El Premio de la Concordia concedido a la Orden Hospitalaria de San Juan de Dios me recuerda las palabras que dediqué el año pasado en este escenario a todas las personas que, sobre todo en África, luchan con entrega, generosidad y profesionalidad contra la pobreza y las enfermedades, como el ébola. En particular, a tantos cooperantes, voluntarios y religiosos españoles que trabajan —que se entregan— por todo el mundo, para aliviar el sufrimiento de los más desfavorecidos. Unas palabras que quiero repetir ahora: todos ellos son, todos vosotros sois, un verdadero orgullo para España.
En esa tarea, la Orden Hospitalaria es ejemplar. Los
Hospitalarios, que conocen muy de cerca el dolor humano, desempeñan una
labor abnegada, pero inherente a su razón de ser, a su fe, a su sentido
del deber.
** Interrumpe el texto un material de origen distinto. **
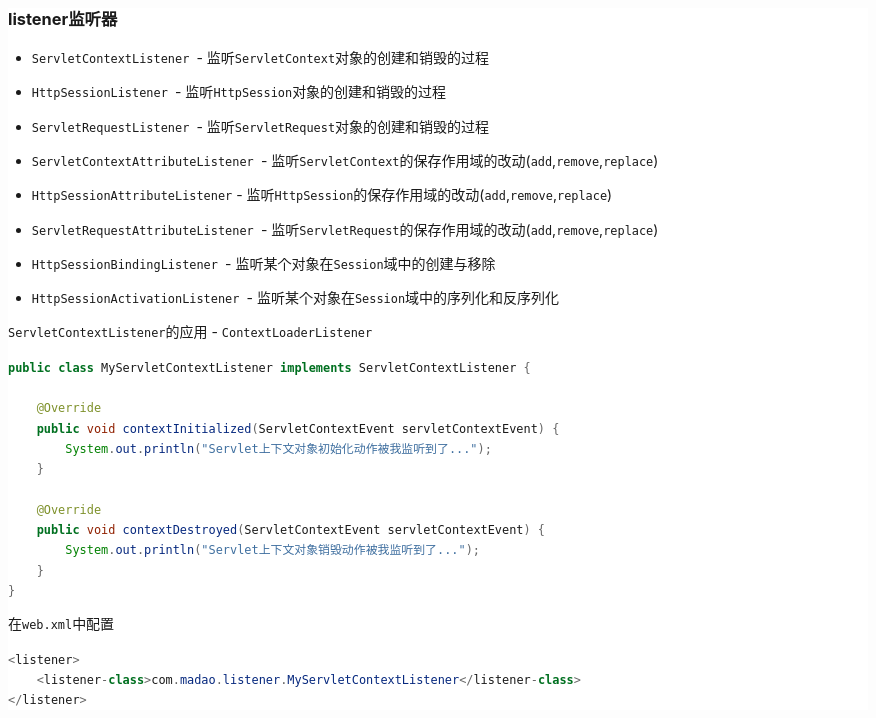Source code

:
### listener监听器

* `ServletContextListener `- 监听`ServletContext`对象的创建和销毁的过程

* `HttpSessionListener `- 监听`HttpSession`对象的创建和销毁的过程

* `ServletRequestListener `- 监听`ServletRequest`对象的创建和销毁的过程

  

* `ServletContextAttributeListener `- 监听`ServletContext`的保存作用域的改动(`add`,`remove`,`replace`)

* `HttpSessionAttributeListener` - 监听`HttpSession`的保存作用域的改动(`add`,`remove`,`replace`)

* `ServletRequestAttributeListener `- 监听`ServletRequest`的保存作用域的改动(`add`,`remove`,`replace`)

* `HttpSessionBindingListener `- 监听某个对象在`Session`域中的创建与移除
* `HttpSessionActivationListener `- 监听某个对象在`Session`域中的序列化和反序列化

`ServletContextListener`的应用 - `ContextLoaderListener`

```java
public class MyServletContextListener implements ServletContextListener {

    @Override
    public void contextInitialized(ServletContextEvent servletContextEvent) {
        System.out.println("Servlet上下文对象初始化动作被我监听到了...");
    }

    @Override
    public void contextDestroyed(ServletContextEvent servletContextEvent) {
        System.out.println("Servlet上下文对象销毁动作被我监听到了...");
    }
}
```

在`web.xml`中配置

```java
<listener>
    <listener-class>com.madao.listener.MyServletContextListener</listener-class>
</listener>
```





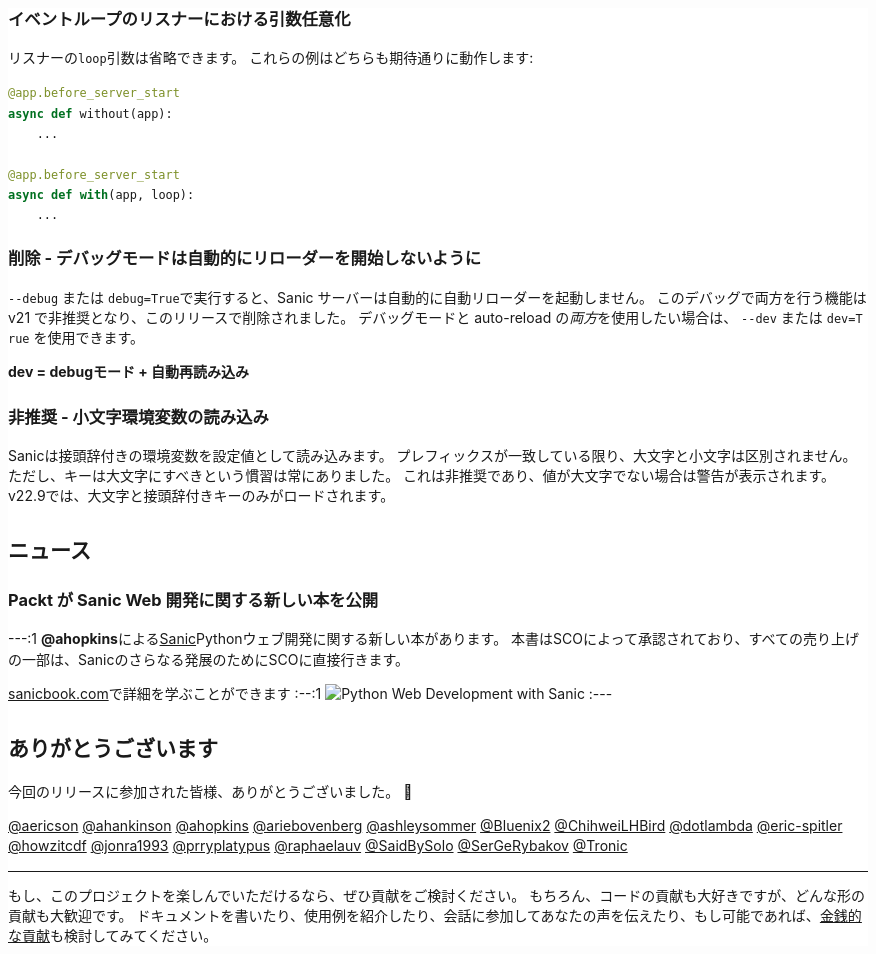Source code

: ### イベントループのリスナーにおける引数任意化

リスナーの`loop`引数は省略できます。 これらの例はどちらも期待通りに動作します:

```python
@app.before_server_start
async def without(app):
    ...

@app.before_server_start
async def with(app, loop):
    ...
```

### 削除 - デバッグモードは自動的にリローダーを開始しないように

`--debug` または `debug=True`で実行すると、Sanic サーバーは自動的に自動リローダーを起動しません。 このデバッグで両方を行う機能は v21 で非推奨となり、このリリースで削除されました。 デバッグモードと auto-reload の*両方*を使用したい場合は、 `--dev` または `dev=True` を使用できます。

**dev = debugモード + 自動再読み込み**

### 非推奨 - 小文字環境変数の読み込み

Sanicは接頭辞付きの環境変数を設定値として読み込みます。 プレフィックスが一致している限り、大文字と小文字は区別されません。 ただし、キーは大文字にすべきという慣習は常にありました。 これは非推奨であり、値が大文字でない場合は警告が表示されます。 v22.9では、大文字と接頭辞付きキーのみがロードされます。

## ニュース

### Packt が Sanic Web 開発に関する新しい本を公開

---:1 **@ahopkins**による[Sanic](https://github.com/ahopkins)Pythonウェブ開発に関する新しい本があります。 本書はSCOによって承認されており、すべての売り上げの一部は、Sanicのさらなる発展のためにSCOに直接行きます。

[sanicbook.com](https://sanicbook.com/)で詳細を学ぶことができます :--:1 ![Python Web Development with Sanic](https://sanicbook.com/images/SanicCoverFinal.png) :---

## ありがとうございます

今回のリリースに参加された皆様、ありがとうございました。 :clap:

[@aericson](https://github.com/aericson) [@ahankinson](https://github.com/ahankinson) [@ahopkins](https://github.com/ahopkins) [@ariebovenberg](https://github.com/ariebovenberg) [@ashleysommer](https://github.com/ashleysommer) [@Bluenix2](https://github.com/Bluenix2) [@ChihweiLHBird](https://github.com/ChihweiLHBird) [@dotlambda](https://github.com/dotlambda) [@eric-spitler](https://github.com/eric-spitler) [@howzitcdf](https://github.com/howzitcdf) [@jonra1993](https://github.com/jonra1993) [@prryplatypus](https://github.com/prryplatypus) [@raphaelauv](https://github.com/raphaelauv) [@SaidBySolo](https://github.com/SaidBySolo) [@SerGeRybakov](https://github.com/SerGeRybakov) [@Tronic](https://github.com/Tronic)


---

もし、このプロジェクトを楽しんでいただけるなら、ぜひ貢献をご検討ください。 もちろん、コードの貢献も大好きですが、どんな形の貢献も大歓迎です。 ドキュメントを書いたり、使用例を紹介したり、会話に参加してあなたの声を伝えたり、もし可能であれば、[金銭的な貢献](https://opencollective.com/sanic-org/)も検討してみてください。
Por eso, además, su ejemplo, su ejemplo sublime de compasión y
caridad, de generosidad y alegría, es una llamada de alerta constante
para todos nosotros.
Cuando con su obra dan testimonio de vida verdadera,
sabemos que sin su entrega, sin su misericordia, todos estaríamos un
poco más solos, un poco más desprotegidos. Les damos las gracias desde
el fondo de nuestros corazones por esa labor humilde y grande al mismo
tiempo; se las damos por su amor, que nos permite oír —incluso en medio
del griterío ensordecedor o de ese silencio, a menudo, por desgracia,
cómplice y culpable— las voces de la gratitud y del consuelo.